_EXTRACT TO READ_
##########
Monday September 9th 2013 - Stracey Arms Windmill & Ranworth Tower

I woke to yet more sunshine and blue sky and after the usual walk along the beach and breakfast I spent a leisurely morning in and around the tent while I thought about somewhere to go. Without wanting to drive too far I eventually decided to go over to the Stracey Arms windmill then head a few miles north east of there to Ranworth Tower, part of Ranworth Church; a visit to the tower had been recommended by my camping friend John as the views from the top were apparently well worth the climb up the inside.

The windmill was situated beside the River Bure and the A47 between Acle and Yarmouth, a stretch of road that I'd never yet been along as there was no reason to do so; I'd been told that the small parking area was right by the very busy road and to pull in there could be dangerous, but as the other alternatives to get to the mill were by boat or a walk of several miles along the riverbank I had no choice. Fortunately the road wasn't as busy as it could have been and with nothing behind me for several hundred yards I had no trouble pulling into the parking area.
##########
_MATERIAL FOR THIS TASK_
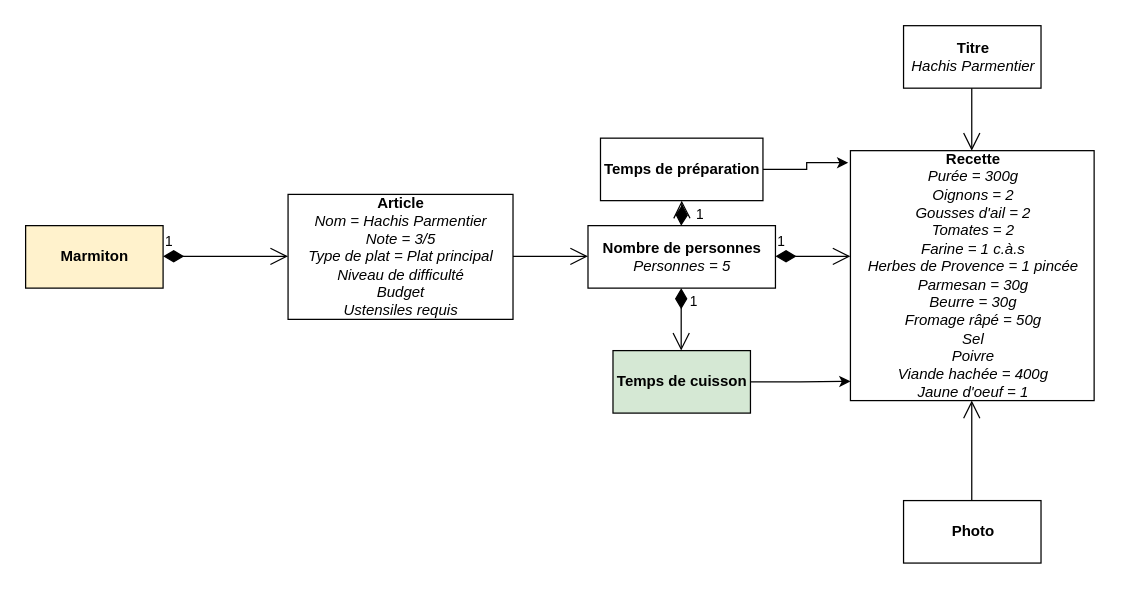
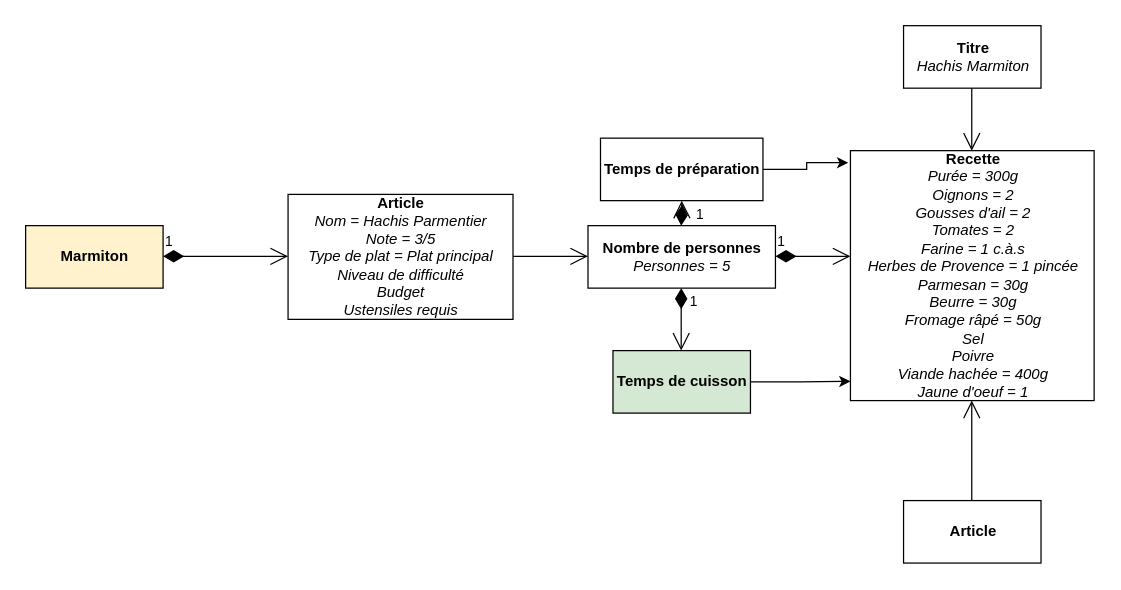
  <mxCell id="0" />
  <mxCell id="1" parent="0" />
  <mxCell id="2" value="&lt;b&gt;Marmiton&lt;/b&gt;" style="html=1;fillColor=#fff2cc;" vertex="1" parent="1"><mxGeometry x="20" y="180" width="110" height="50" as="geometry" /></mxCell>
  <mxCell id="3" value="&lt;b&gt;Recette&lt;/b&gt;&lt;br&gt;&lt;i&gt;Purée = 300g&lt;br&gt;&lt;/i&gt;&lt;i&gt;Oignons = 2&lt;br&gt;Gousses d'ail = 2&lt;br&gt;Tomates = 2&lt;br&gt;Farine = 1 c.à.s&lt;br&gt;Herbes de Provence = 1 pincée&lt;br&gt;Parmesan = 30g&lt;br&gt;Beurre = 30g&lt;br&gt;Fromage râpé = 50g&lt;br&gt;Sel&lt;br&gt;Poivre&lt;br&gt;Viande hachée = 400g&lt;br&gt;Jaune d'oeuf = 1&lt;/i&gt;" style="html=1;" vertex="1" parent="1"><mxGeometry x="680" y="120" width="195" height="200" as="geometry" /></mxCell>
- <mxCell id="4" value="&lt;b&gt;Titre&lt;/b&gt;&lt;br&gt;&lt;i&gt;Hachis Parmentier&lt;/i&gt;" style="html=1;" vertex="1" parent="1"><mxGeometry x="722.5" y="20" width="110" height="50" as="geometry" /></mxCell>
- <mxCell id="5" value="&lt;b&gt;Photo&lt;/b&gt;" style="html=1;" vertex="1" parent="1"><mxGeometry x="722.5" y="400" width="110" height="50" as="geometry" /></mxCell>
+ <mxCell id="4" value="&lt;b&gt;Titre&lt;/b&gt;&lt;br&gt;&lt;i&gt;Hachis Marmiton&lt;/i&gt;" style="html=1;" vertex="1" parent="1"><mxGeometry x="722.5" y="20" width="110" height="50" as="geometry" /></mxCell>
+ <mxCell id="5" value="&lt;b&gt;Article&lt;/b&gt;" style="html=1;" vertex="1" parent="1"><mxGeometry x="722.5" y="400" width="110" height="50" as="geometry" /></mxCell>
  <mxCell id="6" value="&lt;b&gt;Article&lt;/b&gt;&lt;br&gt;&lt;i&gt;Nom = Hachis Parmentier&lt;br&gt;Note = 3/5&lt;br&gt;Type de plat = Plat principal&lt;br&gt;Niveau de difficulté&lt;br&gt;Budget&lt;br&gt;Ustensiles requis&lt;br&gt;&lt;/i&gt;" style="html=1;" vertex="1" parent="1"><mxGeometry x="230" y="155" width="180" height="100" as="geometry" /></mxCell>
  <mxCell id="7" value="1" style="endArrow=open;html=1;endSize=12;startArrow=diamondThin;startSize=14;startFill=1;edgeStyle=orthogonalEdgeStyle;align=left;verticalAlign=bottom;rounded=0;" edge="1" parent="1"><mxGeometry x="-1" y="3" relative="1" as="geometry"><mxPoint x="130" y="204.58" as="sourcePoint" /><mxPoint x="230" y="204.58" as="targetPoint" /></mxGeometry></mxCell>
  <mxCell id="8" value="" style="endArrow=open;endFill=1;endSize=12;html=1;rounded=0;" edge="1" parent="1"><mxGeometry width="160" relative="1" as="geometry"><mxPoint x="777.08" y="70" as="sourcePoint" /><mxPoint x="777.08" y="120" as="targetPoint" /></mxGeometry></mxCell>
  <mxCell id="9" value="" style="endArrow=open;endFill=1;endSize=12;html=1;rounded=0;" edge="1" parent="1"><mxGeometry width="160" relative="1" as="geometry"><mxPoint x="777.08" y="400" as="sourcePoint" /><mxPoint x="777.08" y="320" as="targetPoint" /></mxGeometry></mxCell>
  <mxCell id="10" value="&lt;b&gt;Nombre de personnes&lt;/b&gt;&lt;br&gt;&lt;i&gt;Personnes = 5&lt;/i&gt;" style="html=1;" vertex="1" parent="1"><mxGeometry x="470" y="180" width="150" height="50" as="geometry" /></mxCell>
  <mxCell id="11" value="" style="endArrow=open;endFill=1;endSize=12;html=1;rounded=0;" edge="1" parent="1"><mxGeometry width="160" relative="1" as="geometry"><mxPoint x="410" y="204.58" as="sourcePoint" /><mxPoint x="470" y="204.58" as="targetPoint" /></mxGeometry></mxCell>
  <mxCell id="12" value="1" style="endArrow=open;html=1;endSize=12;startArrow=diamondThin;startSize=14;startFill=1;edgeStyle=orthogonalEdgeStyle;align=left;verticalAlign=bottom;rounded=0;" edge="1" parent="1"><mxGeometry x="-1" y="3" relative="1" as="geometry"><mxPoint x="620" y="204.58" as="sourcePoint" /><mxPoint x="680" y="204.58" as="targetPoint" /></mxGeometry></mxCell>
  <mxCell id="13" style="edgeStyle=orthogonalEdgeStyle;rounded=0;orthogonalLoop=1;jettySize=auto;html=1;entryX=0;entryY=0.923;entryDx=0;entryDy=0;entryPerimeter=0;" edge="1" parent="1" source="14" target="3"><mxGeometry relative="1" as="geometry" /></mxCell>
  <mxCell id="14" value="&lt;b&gt;Temps de cuisson&lt;/b&gt;" style="html=1;fillColor=#d5e8d4;" vertex="1" parent="1"><mxGeometry x="490" y="280" width="110" height="50" as="geometry" /></mxCell>
  <mxCell id="15" style="edgeStyle=orthogonalEdgeStyle;rounded=0;orthogonalLoop=1;jettySize=auto;html=1;exitX=1;exitY=0.5;exitDx=0;exitDy=0;entryX=-0.009;entryY=0.048;entryDx=0;entryDy=0;entryPerimeter=0;" edge="1" parent="1" source="16" target="3"><mxGeometry relative="1" as="geometry" /></mxCell>
  <mxCell id="16" value="&lt;b&gt;Temps de préparation&lt;/b&gt;" style="html=1;" vertex="1" parent="1"><mxGeometry x="480" y="110" width="130" height="50" as="geometry" /></mxCell>
  <mxCell id="17" value="1" style="endArrow=open;html=1;endSize=12;startArrow=diamondThin;startSize=14;startFill=1;edgeStyle=orthogonalEdgeStyle;align=left;verticalAlign=bottom;rounded=0;entryX=0.5;entryY=1;entryDx=0;entryDy=0;" edge="1" parent="1" target="16"><mxGeometry x="-0.882" y="-10" relative="1" as="geometry"><mxPoint x="544.58" y="180" as="sourcePoint" /><mxPoint x="544.58" y="85" as="targetPoint" /><mxPoint as="offset" /></mxGeometry></mxCell>
  <mxCell id="18" value="1" style="endArrow=open;html=1;endSize=12;startArrow=diamondThin;startSize=14;startFill=1;edgeStyle=orthogonalEdgeStyle;align=left;verticalAlign=bottom;rounded=0;" edge="1" parent="1"><mxGeometry x="-0.2" y="5" relative="1" as="geometry"><mxPoint x="544.58" y="230" as="sourcePoint" /><mxPoint x="544.58" y="280" as="targetPoint" /><mxPoint as="offset" /></mxGeometry></mxCell>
##########
_SHORT TASK A_
List every named place, road, or river that appears in the diary extract.
_SHORT TASK B_
List every line of the entries that contains the string "Parmentier".
The diary extract and the entries are unrelated material.

_FINAL ANSWER A_
Stracey Arms windmill, Ranworth Tower, Ranworth Church, River Bure, A47, Acle, Yarmouth

_FINAL ANSWER B_
- <mxCell id="4" value="&lt;b&gt;Titre&lt;/b&gt;&lt;br&gt;&lt;i&gt;Hachis Parmentier&lt;/i&gt;" style="html=1;" vertex="1" parent="1"><mxGeometry x="722.5" y="20" width="110" height="50" as="geometry" /></mxCell>
  <mxCell id="6" value="&lt;b&gt;Article&lt;/b&gt;&lt;br&gt;&lt;i&gt;Nom = Hachis Parmentier&lt;br&gt;Note = 3/5&lt;br&gt;Type de plat = Plat principal&lt;br&gt;Niveau de difficulté&lt;br&gt;Budget&lt;br&gt;Ustensiles requis&lt;br&gt;&lt;/i&gt;" style="html=1;" vertex="1" parent="1"><mxGeometry x="230" y="155" width="180" height="100" as="geometry" /></mxCell>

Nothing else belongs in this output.